Whereas the behaviorist and psychodynamic models contradict each other in their fundamental assumptions and focus, humanistic perspective does not necessarily contradict behaviorism or the psychodynamic approach, except that it considers both of those views as explanations of only portions of human behavior rather than all human behavior.
The Cognitive Perspective:
The Cognitive perspective broadens the study of human psychology even further than the humanistic perspective. In addition to considering all of the influential elements within the behaviorist, psychodynamic, and humanistic views, cognitive psychology also studies the combined contributions of knowledge, memory, previous experience, subconscious desires, external factors, and volitional thought on external behavior (Gerrig & Zimbardo 2005).
Cognitive psychology accepts many of the fundamental concepts of other schools of psychological thought, and much like the humanistic point-of-view, merely considers them incomplete explanations of human behavior rather than oppositional theories.
According to cognitive psychologists, even the most inclusive theories like humanistic psychology are limited in their focus to passive elements while excluding more active elements of thought and action.
Unlike the other perspectives which fail to account for the importance of higher conscious thought and volitional responses, cognitive psychology examines the underlying explanations for purposeful behavioral responses (Gerrig & Zimbardo 2005).
The cognitive perspective also studies the many physiological phenomena and measurable changes in brain waves, circulation, hormone secretion, and volitional choices as well as their many consequences on the organism. The Biological and Evolutionary Perspectives:
The Biological and Evolutionary perspectives are two separate schools of psychological theory, but so closely related and complementary that they are best discussed together. The biological perspective views all outward human (and other biological organisms') behavior mainly as manifestations of physical changes occurring at the cellular level (Gerrig & Zimbardo 2005).
According to the strict biological perspective, every biological organism is naturally predisposed to certain patterns of behavior.

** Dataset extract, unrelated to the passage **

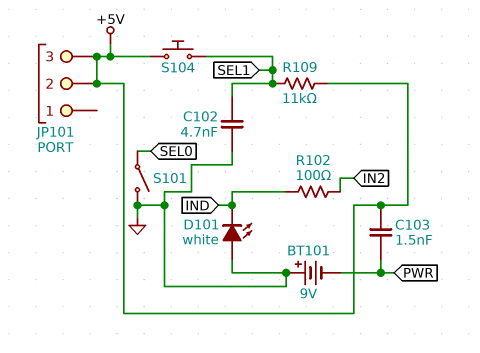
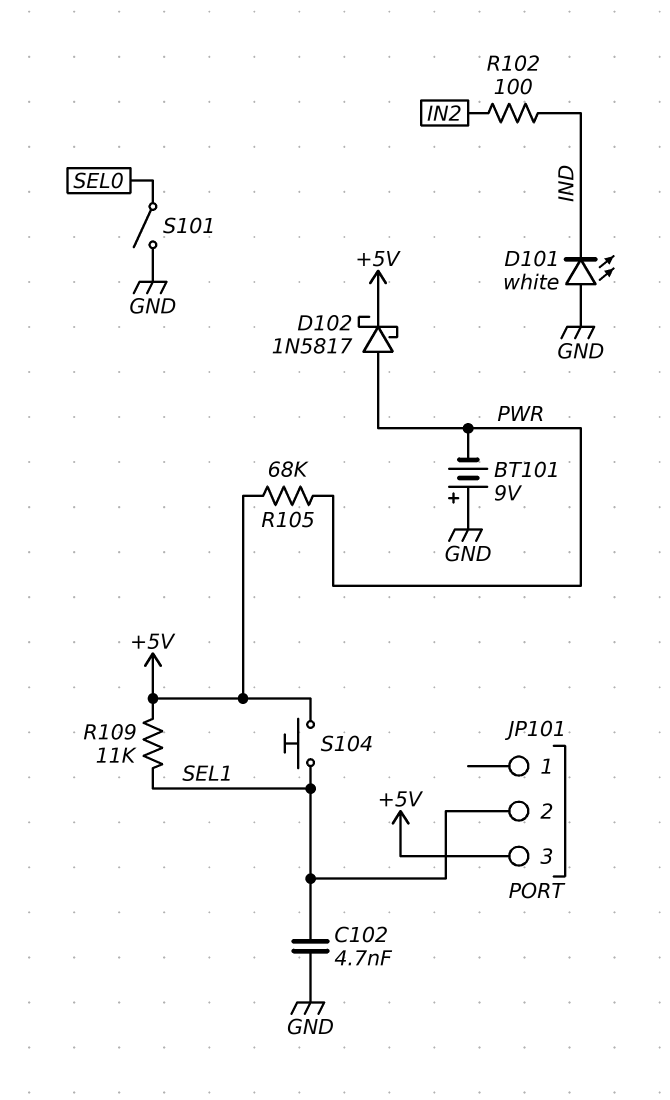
C103: 1.5nF (+5V, PWR) -> none
D102: none -> schottky 1N5817 (A PWR, K +5V)
JP101 pin 2: +5V -> SEL1
R105: none -> 68k (+5V, PWR)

Those patterns are susceptible to secondary influences, such as those described by competing theories of human psychology. However, even those responses to external factors are predictable because they are merely repeatable patterns that correspond to specific external influences on the organism's natural tendencies.
The Evolutionary perspective views the behavior of all biological organisms as the product of Darwin's Theory of Evolution through natural selection and genetic mutation over successive generations (Gerrig & Zimbardo 2005). The essential difference between the evolutionary perspective and the strict biological perspective is that the latter considers external behavior as a reaction to environmental stimuli while the former considers external behavior as the inevitable outcome of tendencies dictated by evolutionary biology. The Cross-Cultural Perspective:
The Cross-Cultural or Socio-Cultural perspective of human behavior expands the study of human psychology beyond the realm of the individual to include one specific external influence; namely, the profound influential effect of the social society and culture in which human beings live. The cross-cultural view accepts many general propositions proposed by other psychological theories, but maintains that their significance is rivaled by the important contribution of learned social expectations and many other complex elements of cultural learning. As a result, the cross-cultural perspective suggests that the areas of focus essential to other perspectives neglects the degree to which even those valid observations reflect the influence of social learning and culture.